** À faire **
**a.** D'après le texte sur le mot « bullshit », quel terme Pascal Engel préfère-t-il à « connerie » ?
**b.** Prolongez le texte sur le mot « bullshit » au-delà de sa dernière phrase.

** Texte fourni **
* * * * * * *
Bullshit est présent, sans indication géographique (Br ou Am), dans Pardon My French!, dictionnaire de poche d'argot français-anglais et anglais-français paru en 1998 chez Harrap (p. 13).
Un équivalent britannique de l'interjection est bollocks![8], terme aussi orthographié bollox.
Les dictionnaires anglais-français traduisent bullshit en fonction de la nature grammaticale du terme : substantif, modificateur (adjectif), interjection, verbe transitif, verbe intransitif.
Le substantif bullshit se traduit par « connerie » (singulier) ou « conneries » (pluriel)[9].
L'interjection bullshit! a pour traduction « c'est des conneries ! »[10].
Le verbe to bullshit se traduit par « raconter des conneries à » quand il est transitif et par « déconner », « raconter des conneries » quand il est intransitif[9].
Employé en tant que modificateur d'un substantif, bullshit peut être rendu par « à la con » ou « de merde », voire « merdique », ainsi dans bullshit job, « emploi à la con », « boulot de merde », « boulot merdique »[11].
Si le terme ne figure ni dans l'ouvrage Les mots anglais du français publié chez Belin éditeur en 1998 par le linguiste Jean Tournier[12], ni dans le livre Évitez le franglais, parlez français ! d'Yves Laroche-Claire paru chez Albin Michel en 2004[13], il est en revanche recensé comme emprunt à l'anglais par Alfred Gilder dans son Dictionnaire franglais-français paru au Cherche midi en 1999. Cet auteur qualifie « bullshit » de « terme venu tout droit de la sous-culture yanquie » et lui donne trois acceptions : « 1/ imbécilités, sottises, stupidités, balivernes, conneries ; 2/ affabulations, mensonges ; 3/ crânerie (Québec) »[14].
Une théorie du bullshit a été élaborée par le philosophe américain Harry Frankfurt dans un essai intitulé On Bullshit, dont la traduction en français par Didier Sénécal (De l'art de dire des conneries) date de 2006. L'ouvrage opère notamment une distinction entre bullshit (« conneries », « baratin ») et mensonge : alors qu'un menteur fait délibérément des déclarations fausses, le diseur de conneries est simplement indifférent à la vérité. Si un menteur a besoin de connaître la vérité pour mieux cacher celle-ci à son interlocuteur, le diseur de conneries en revanche, ne s'intéressant qu'à ses objectifs personnels, n'en a pas nécessairement besoin. En 2006, le philosophe publie un ouvrage complémentaire, On Truth, réflexion sur le désintérêt de nos sociétés pour la vérité et plaidoyer en faveur de la valeur de la vérité.
Pascal Engel, tout en rappelant que le choix du traducteur du livre de Frankfurt est le terme de connerie, lui préfère celui de foutaise[15]. Il s'en justifie ainsi :
« Frankfurt cite l'Oxford Englih Dictionary : [...] « propos ou écrit trivial, non sincère, ou mensonger ; non sens ». Cela ne correspond pas exactement à « connerie » en français, ni à « bêtise ». Le bullshitting se caractérise par une forme de représentation trompeuse qui n'est pas de la bêtise [...] Frankfurt fait aussi le rapprochement avec l'anglais humbug qui signifie « fumisterie ». Mais un fumiste est quelqu'un qui pratique une certaine forme de sophistication dans sa fabrication du faux. Le bullshit au contraire évoque plutôt une sorte de diarrhée, un flux non contrôlé [...] La foutaise est ce qu'on lâche mais qui est dénué de sens, sans intérêt. Le bullshitter se moque de la vérité, il s'en fout[15]. »
* * * * * * *
** Liste des données **
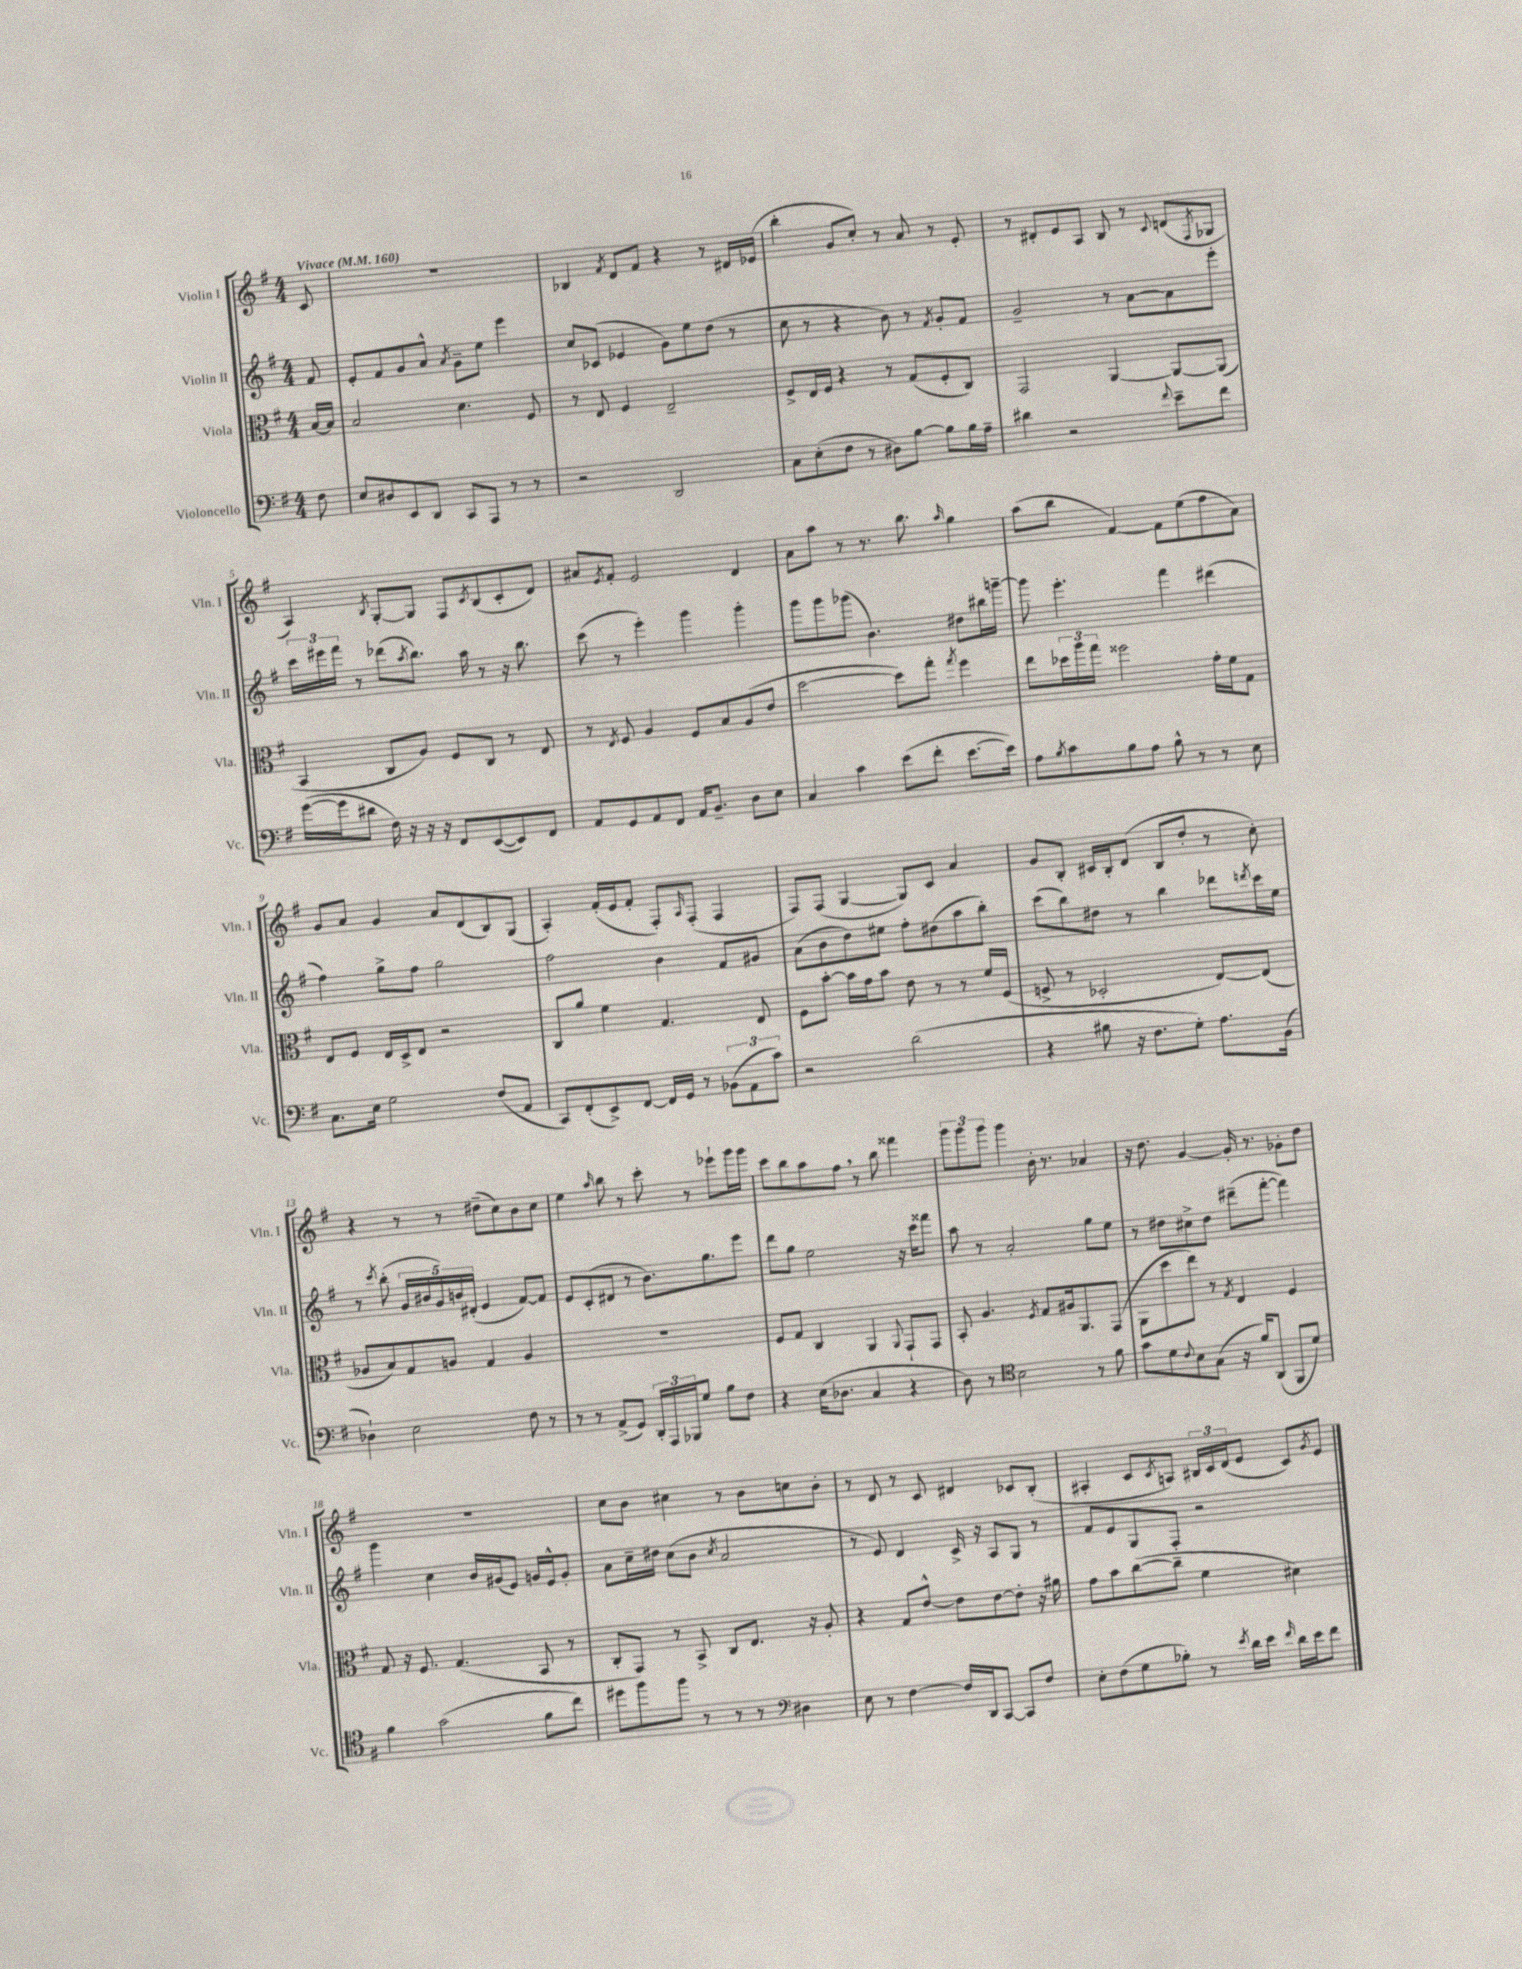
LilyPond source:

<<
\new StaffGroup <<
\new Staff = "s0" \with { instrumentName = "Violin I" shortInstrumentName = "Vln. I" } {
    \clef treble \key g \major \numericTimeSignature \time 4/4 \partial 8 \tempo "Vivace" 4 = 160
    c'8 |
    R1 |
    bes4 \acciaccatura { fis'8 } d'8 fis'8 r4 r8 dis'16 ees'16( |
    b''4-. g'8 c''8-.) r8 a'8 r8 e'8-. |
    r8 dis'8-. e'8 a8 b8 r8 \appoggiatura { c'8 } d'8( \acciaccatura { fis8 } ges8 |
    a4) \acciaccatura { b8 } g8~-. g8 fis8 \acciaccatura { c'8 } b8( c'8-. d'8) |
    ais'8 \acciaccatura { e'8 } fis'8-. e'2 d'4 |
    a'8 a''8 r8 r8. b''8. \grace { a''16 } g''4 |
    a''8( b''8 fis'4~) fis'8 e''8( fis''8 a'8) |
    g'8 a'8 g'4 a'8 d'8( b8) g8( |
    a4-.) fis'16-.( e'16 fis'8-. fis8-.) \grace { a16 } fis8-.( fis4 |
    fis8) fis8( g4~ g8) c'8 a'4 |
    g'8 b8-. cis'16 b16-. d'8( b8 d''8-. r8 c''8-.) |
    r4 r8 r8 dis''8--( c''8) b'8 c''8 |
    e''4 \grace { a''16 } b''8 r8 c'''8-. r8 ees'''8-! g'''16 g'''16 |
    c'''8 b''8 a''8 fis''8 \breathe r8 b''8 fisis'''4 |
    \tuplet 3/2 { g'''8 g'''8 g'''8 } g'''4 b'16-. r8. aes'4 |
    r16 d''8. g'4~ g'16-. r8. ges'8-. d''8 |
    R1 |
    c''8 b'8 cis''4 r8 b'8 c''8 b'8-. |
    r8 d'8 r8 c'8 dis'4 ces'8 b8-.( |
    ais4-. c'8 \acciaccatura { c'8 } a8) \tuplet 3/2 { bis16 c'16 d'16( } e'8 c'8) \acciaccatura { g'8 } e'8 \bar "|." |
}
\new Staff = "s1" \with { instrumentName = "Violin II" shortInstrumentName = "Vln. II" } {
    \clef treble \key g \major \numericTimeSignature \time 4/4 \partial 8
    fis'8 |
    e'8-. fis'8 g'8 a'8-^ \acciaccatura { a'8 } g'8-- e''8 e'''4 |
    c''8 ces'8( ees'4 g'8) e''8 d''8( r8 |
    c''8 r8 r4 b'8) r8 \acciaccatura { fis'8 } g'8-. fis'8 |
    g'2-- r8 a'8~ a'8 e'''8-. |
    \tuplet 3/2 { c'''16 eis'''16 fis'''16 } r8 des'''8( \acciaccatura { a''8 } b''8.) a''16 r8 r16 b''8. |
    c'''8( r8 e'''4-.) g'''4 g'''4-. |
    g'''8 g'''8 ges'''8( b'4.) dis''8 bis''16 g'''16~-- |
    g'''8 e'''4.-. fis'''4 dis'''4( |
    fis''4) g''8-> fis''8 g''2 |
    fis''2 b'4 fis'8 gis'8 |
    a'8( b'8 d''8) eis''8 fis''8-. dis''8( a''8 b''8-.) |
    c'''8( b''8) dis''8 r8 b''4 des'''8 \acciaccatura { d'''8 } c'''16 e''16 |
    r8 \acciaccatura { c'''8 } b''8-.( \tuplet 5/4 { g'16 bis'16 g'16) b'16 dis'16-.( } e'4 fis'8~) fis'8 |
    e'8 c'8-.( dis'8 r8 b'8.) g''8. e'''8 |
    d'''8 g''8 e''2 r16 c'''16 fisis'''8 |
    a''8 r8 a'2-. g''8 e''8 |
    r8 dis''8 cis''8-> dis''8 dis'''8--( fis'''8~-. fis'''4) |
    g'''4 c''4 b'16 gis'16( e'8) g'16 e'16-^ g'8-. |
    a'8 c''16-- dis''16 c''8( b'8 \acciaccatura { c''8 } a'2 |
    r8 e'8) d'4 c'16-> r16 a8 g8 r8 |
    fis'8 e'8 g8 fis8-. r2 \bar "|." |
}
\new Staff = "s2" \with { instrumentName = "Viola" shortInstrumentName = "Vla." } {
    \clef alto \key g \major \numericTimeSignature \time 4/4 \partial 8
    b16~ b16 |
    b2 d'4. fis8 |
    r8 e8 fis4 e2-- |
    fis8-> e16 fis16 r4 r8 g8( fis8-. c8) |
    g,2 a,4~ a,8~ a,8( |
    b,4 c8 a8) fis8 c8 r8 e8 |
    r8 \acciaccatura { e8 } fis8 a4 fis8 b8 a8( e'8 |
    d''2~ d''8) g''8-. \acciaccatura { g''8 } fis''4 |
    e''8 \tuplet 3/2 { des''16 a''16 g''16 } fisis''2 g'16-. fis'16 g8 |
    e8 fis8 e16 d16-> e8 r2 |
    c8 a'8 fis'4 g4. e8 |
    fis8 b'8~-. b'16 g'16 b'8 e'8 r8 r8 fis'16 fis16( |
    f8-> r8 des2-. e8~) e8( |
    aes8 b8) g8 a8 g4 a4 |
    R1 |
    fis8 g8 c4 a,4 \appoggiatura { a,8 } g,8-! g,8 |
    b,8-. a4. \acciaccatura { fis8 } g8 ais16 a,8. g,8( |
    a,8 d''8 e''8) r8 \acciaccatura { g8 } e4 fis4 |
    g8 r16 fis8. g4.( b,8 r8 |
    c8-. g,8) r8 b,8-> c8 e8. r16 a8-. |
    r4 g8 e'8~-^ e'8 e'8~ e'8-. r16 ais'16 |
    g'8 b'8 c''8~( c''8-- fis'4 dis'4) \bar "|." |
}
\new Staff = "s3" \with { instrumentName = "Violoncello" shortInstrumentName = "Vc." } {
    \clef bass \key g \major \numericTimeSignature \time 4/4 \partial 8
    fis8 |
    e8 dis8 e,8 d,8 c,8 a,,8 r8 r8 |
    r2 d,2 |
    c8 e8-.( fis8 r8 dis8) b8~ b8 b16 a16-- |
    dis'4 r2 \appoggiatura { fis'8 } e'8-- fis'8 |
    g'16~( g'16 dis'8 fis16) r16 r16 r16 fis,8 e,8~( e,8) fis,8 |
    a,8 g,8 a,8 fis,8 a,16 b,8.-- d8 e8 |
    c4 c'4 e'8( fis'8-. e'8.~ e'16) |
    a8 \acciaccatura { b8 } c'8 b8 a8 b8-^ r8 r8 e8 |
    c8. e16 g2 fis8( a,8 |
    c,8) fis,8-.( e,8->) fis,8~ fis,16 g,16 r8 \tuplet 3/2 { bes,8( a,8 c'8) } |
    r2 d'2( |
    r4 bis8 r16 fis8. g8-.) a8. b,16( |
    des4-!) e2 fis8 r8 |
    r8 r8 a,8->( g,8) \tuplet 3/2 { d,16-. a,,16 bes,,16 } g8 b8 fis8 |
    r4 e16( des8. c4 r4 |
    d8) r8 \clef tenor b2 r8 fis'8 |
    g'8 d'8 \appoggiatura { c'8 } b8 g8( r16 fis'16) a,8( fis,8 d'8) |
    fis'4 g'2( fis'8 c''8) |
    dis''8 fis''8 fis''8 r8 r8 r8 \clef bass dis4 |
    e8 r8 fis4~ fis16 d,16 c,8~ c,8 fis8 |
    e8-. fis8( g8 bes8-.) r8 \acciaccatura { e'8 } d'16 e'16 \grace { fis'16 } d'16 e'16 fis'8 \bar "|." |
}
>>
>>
* * * * * * *
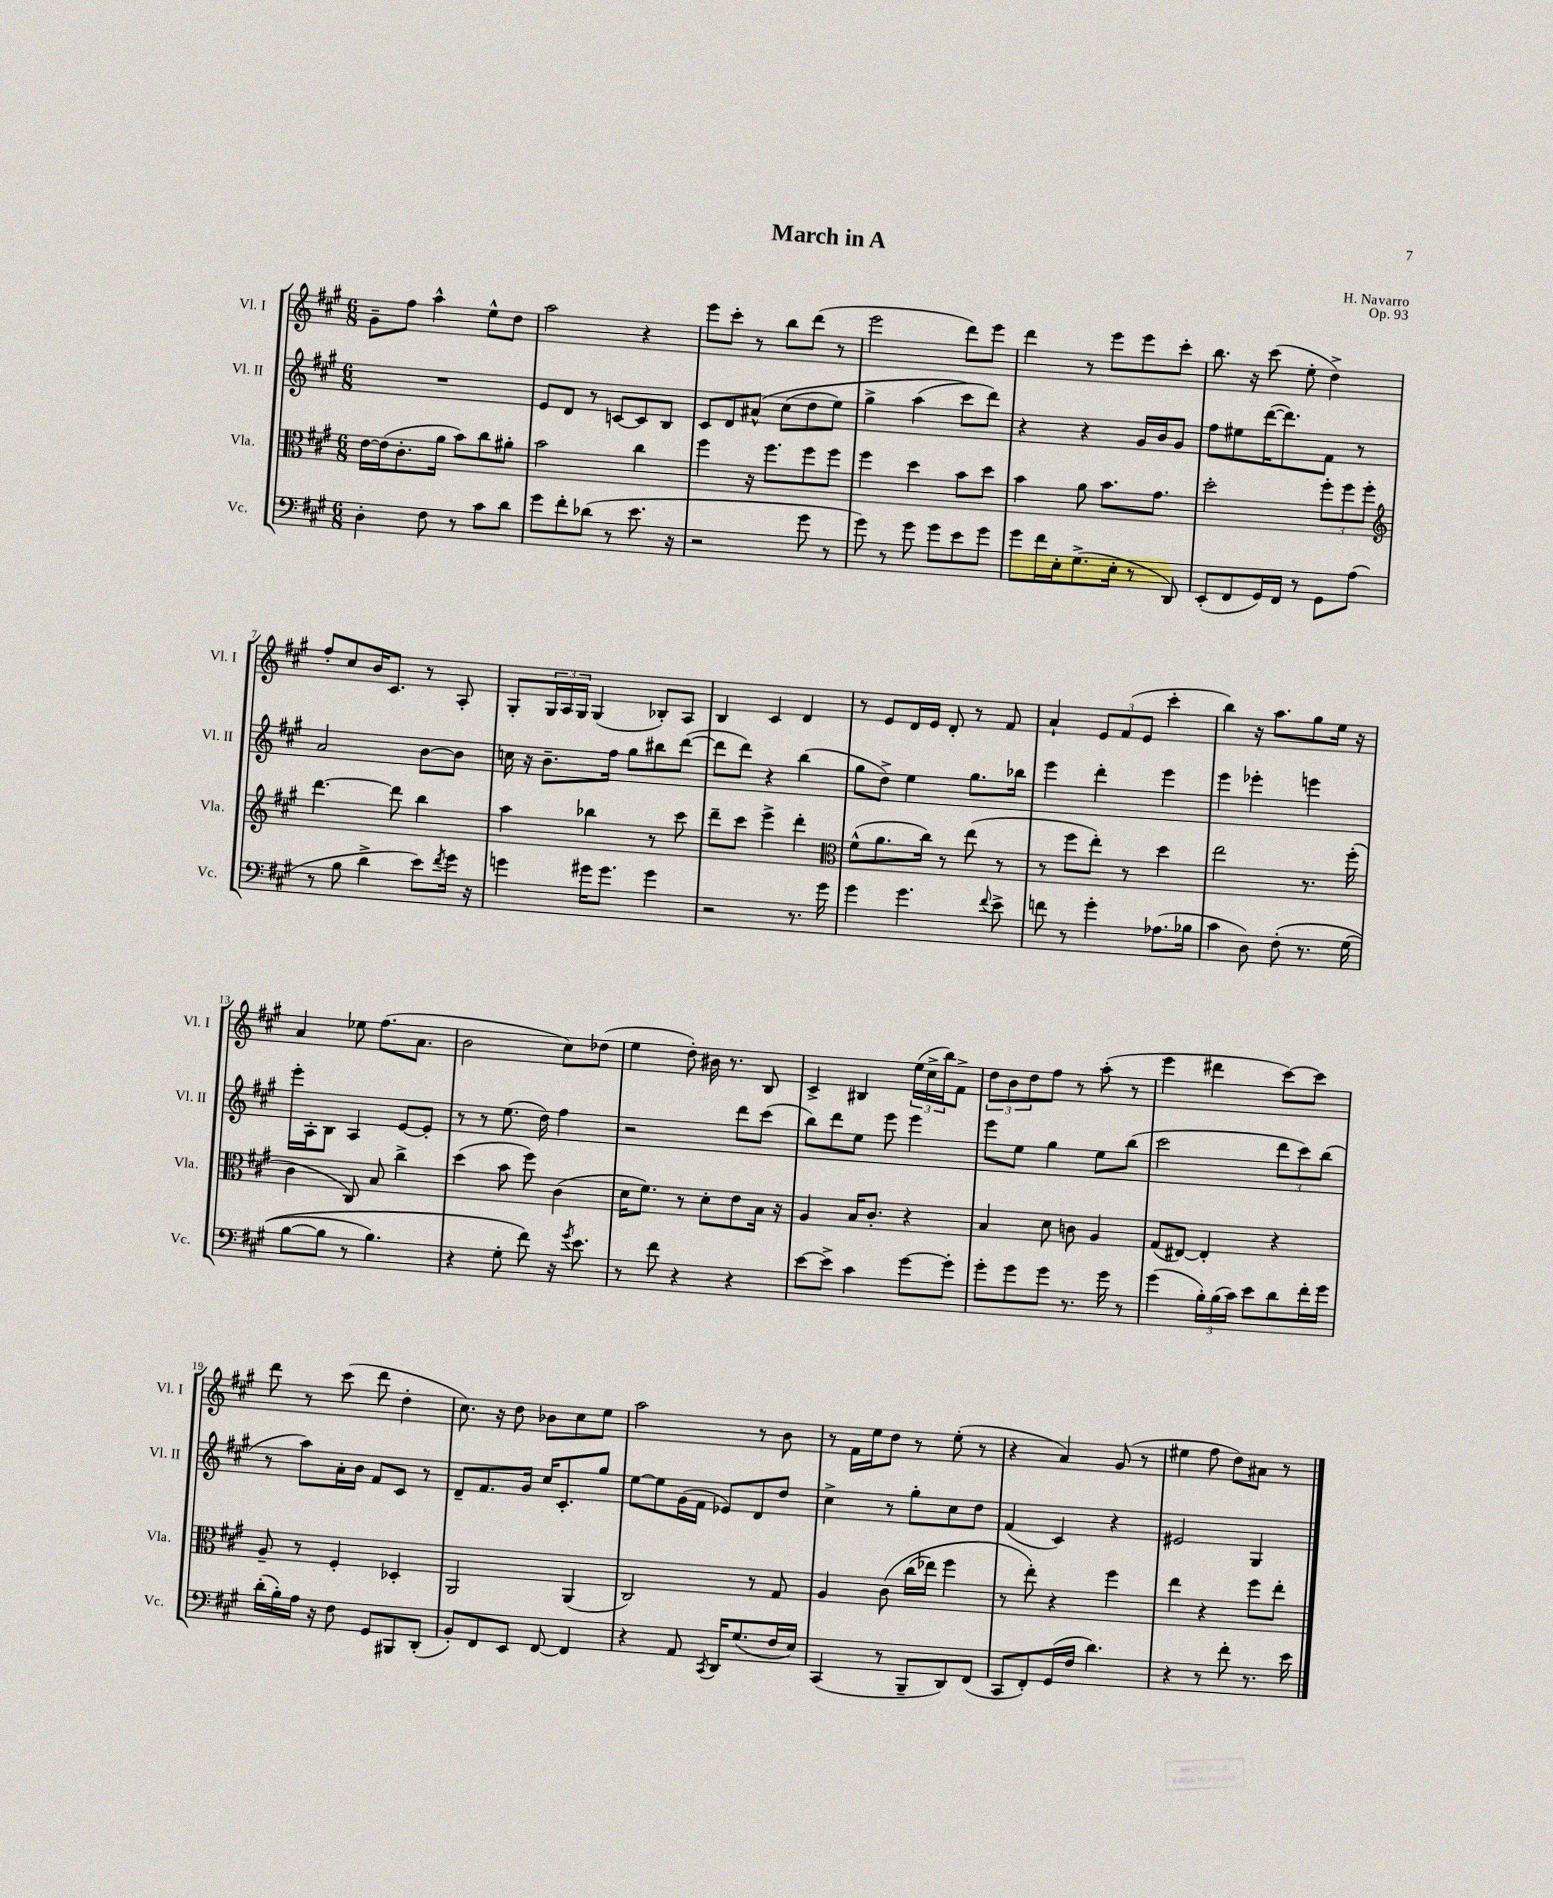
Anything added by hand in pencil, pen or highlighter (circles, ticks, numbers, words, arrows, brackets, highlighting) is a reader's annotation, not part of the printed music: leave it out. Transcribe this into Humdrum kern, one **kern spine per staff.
* * * * * * *
** Réponses par tâche **
**a.** Le terme « foutaise ».

**b.**
Selon Engel, le bullshitter est indifférent à la valeur de vérité de ses assertions et il n'est « même pas clair qu'il fasse des assertions »[16], il est plutôt « engagé dans une forme de « simulation » de l'assertion, ne s'intéressant pas à la vérité mais uniquement à l'effet de son discours sur l'auditeur »[17]. En ce sens, il rejoint Frankfurt pour distinguer le bullshitter du menteur : il n'est pas soucieux de mentir, mais insoucieux de savoir s'il dit vrai[18]. Il convient donc pour Engel, comme pour Frankfurt, de caractériser la foutaise non à partir de l'assertion produite, mais en tant qu'activité, marquée par « une imposture, une forme d'escroquerie sur le discours », une indifférence à la vérité et un « faire semblant : faire semblant d'affirmer quand on n'affirme rien, faire semblant de dire quand on ne dit rien »[19].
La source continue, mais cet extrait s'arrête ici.